How to complete this task
Copy out the lines below, changing every "CD Calahorra" to "Club Deportivo Calahorra" and leaving all else unchanged.

Given information

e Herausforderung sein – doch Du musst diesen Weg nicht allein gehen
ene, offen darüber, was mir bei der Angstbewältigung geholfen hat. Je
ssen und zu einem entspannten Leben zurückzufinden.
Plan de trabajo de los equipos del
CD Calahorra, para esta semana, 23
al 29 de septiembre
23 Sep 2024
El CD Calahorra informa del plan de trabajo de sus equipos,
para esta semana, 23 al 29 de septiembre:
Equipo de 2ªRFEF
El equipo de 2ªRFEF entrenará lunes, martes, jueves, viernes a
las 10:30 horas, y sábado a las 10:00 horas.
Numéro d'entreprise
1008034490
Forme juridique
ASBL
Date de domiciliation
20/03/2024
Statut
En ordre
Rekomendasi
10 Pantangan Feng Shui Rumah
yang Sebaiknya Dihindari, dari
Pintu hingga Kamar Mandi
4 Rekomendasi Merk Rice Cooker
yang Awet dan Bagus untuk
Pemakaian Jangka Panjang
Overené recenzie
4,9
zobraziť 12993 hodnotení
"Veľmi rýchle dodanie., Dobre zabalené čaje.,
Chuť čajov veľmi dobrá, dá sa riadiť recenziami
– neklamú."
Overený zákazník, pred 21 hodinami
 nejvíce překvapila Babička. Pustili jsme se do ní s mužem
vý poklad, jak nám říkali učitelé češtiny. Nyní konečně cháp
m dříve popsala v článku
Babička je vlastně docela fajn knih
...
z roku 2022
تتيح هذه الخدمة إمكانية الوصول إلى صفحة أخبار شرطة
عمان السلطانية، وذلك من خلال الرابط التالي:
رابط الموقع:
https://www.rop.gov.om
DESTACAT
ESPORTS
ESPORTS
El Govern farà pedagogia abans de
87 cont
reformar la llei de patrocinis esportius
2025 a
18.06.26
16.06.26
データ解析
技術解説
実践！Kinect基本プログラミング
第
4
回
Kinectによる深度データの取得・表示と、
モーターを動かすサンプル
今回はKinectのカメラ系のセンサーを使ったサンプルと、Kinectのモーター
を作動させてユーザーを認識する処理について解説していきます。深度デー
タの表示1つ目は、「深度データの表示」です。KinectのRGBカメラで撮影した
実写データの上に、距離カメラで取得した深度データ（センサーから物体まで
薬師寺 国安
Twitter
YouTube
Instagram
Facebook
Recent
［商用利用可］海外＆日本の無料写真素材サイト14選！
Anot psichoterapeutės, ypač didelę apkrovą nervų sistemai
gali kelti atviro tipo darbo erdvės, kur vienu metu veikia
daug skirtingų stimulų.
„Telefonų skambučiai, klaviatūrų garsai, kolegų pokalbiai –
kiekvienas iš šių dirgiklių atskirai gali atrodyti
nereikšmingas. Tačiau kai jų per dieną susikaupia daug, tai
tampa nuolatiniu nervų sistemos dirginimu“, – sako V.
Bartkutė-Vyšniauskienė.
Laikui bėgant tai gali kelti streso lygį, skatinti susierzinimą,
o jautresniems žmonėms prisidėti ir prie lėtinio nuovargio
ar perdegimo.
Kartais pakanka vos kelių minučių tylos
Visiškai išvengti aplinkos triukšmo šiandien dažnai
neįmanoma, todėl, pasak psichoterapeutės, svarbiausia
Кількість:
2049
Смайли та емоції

Result of the task
e Herausforderung sein – doch Du musst diesen Weg nicht allein gehen
ene, offen darüber, was mir bei der Angstbewältigung geholfen hat. Je
ssen und zu einem entspannten Leben zurückzufinden.
Plan de trabajo de los equipos del
Club Deportivo Calahorra, para esta semana, 23
al 29 de septiembre
23 Sep 2024
El Club Deportivo Calahorra informa del plan de trabajo de sus equipos,
para esta semana, 23 al 29 de septiembre:
Equipo de 2ªRFEF
El equipo de 2ªRFEF entrenará lunes, martes, jueves, viernes a
las 10:30 horas, y sábado a las 10:00 horas.
Numéro d'entreprise
1008034490
Forme juridique
ASBL
Date de domiciliation
20/03/2024
Statut
En ordre
Rekomendasi
10 Pantangan Feng Shui Rumah
yang Sebaiknya Dihindari, dari
Pintu hingga Kamar Mandi
4 Rekomendasi Merk Rice Cooker
yang Awet dan Bagus untuk
Pemakaian Jangka Panjang
Overené recenzie
4,9
zobraziť 12993 hodnotení
"Veľmi rýchle dodanie., Dobre zabalené čaje.,
Chuť čajov veľmi dobrá, dá sa riadiť recenziami
– neklamú."
Overený zákazník, pred 21 hodinami
 nejvíce překvapila Babička. Pustili jsme se do ní s mužem
vý poklad, jak nám říkali učitelé češtiny. Nyní konečně cháp
m dříve popsala v článku
Babička je vlastně docela fajn knih
...
z roku 2022
تتيح هذه الخدمة إمكانية الوصول إلى صفحة أخبار شرطة
عمان السلطانية، وذلك من خلال الرابط التالي:
رابط الموقع:
https://www.rop.gov.om
DESTACAT
ESPORTS
ESPORTS
El Govern farà pedagogia abans de
87 cont
reformar la llei de patrocinis esportius
2025 a
18.06.26
16.06.26
データ解析
技術解説
実践！Kinect基本プログラミング
第
4
回
Kinectによる深度データの取得・表示と、
モーターを動かすサンプル
今回はKinectのカメラ系のセンサーを使ったサンプルと、Kinectのモーター
を作動させてユーザーを認識する処理について解説していきます。深度デー
タの表示1つ目は、「深度データの表示」です。KinectのRGBカメラで撮影した
実写データの上に、距離カメラで取得した深度データ（センサーから物体まで
薬師寺 国安
Twitter
YouTube
Instagram
Facebook
Recent
［商用利用可］海外＆日本の無料写真素材サイト14選！
Anot psichoterapeutės, ypač didelę apkrovą nervų sistemai
gali kelti atviro tipo darbo erdvės, kur vienu metu veikia
daug skirtingų stimulų.
„Telefonų skambučiai, klaviatūrų garsai, kolegų pokalbiai –
kiekvienas iš šių dirgiklių atskirai gali atrodyti
nereikšmingas. Tačiau kai jų per dieną susikaupia daug, tai
tampa nuolatiniu nervų sistemos dirginimu“, – sako V.
Bartkutė-Vyšniauskienė.
Laikui bėgant tai gali kelti streso lygį, skatinti susierzinimą,
o jautresniems žmonėms prisidėti ir prie lėtinio nuovargio
ar perdegimo.
Kartais pakanka vos kelių minučių tylos
Visiškai išvengti aplinkos triukšmo šiandien dažnai
neįmanoma, todėl, pasak psichoterapeutės, svarbiausia
Кількість:
2049
Смайли та емоції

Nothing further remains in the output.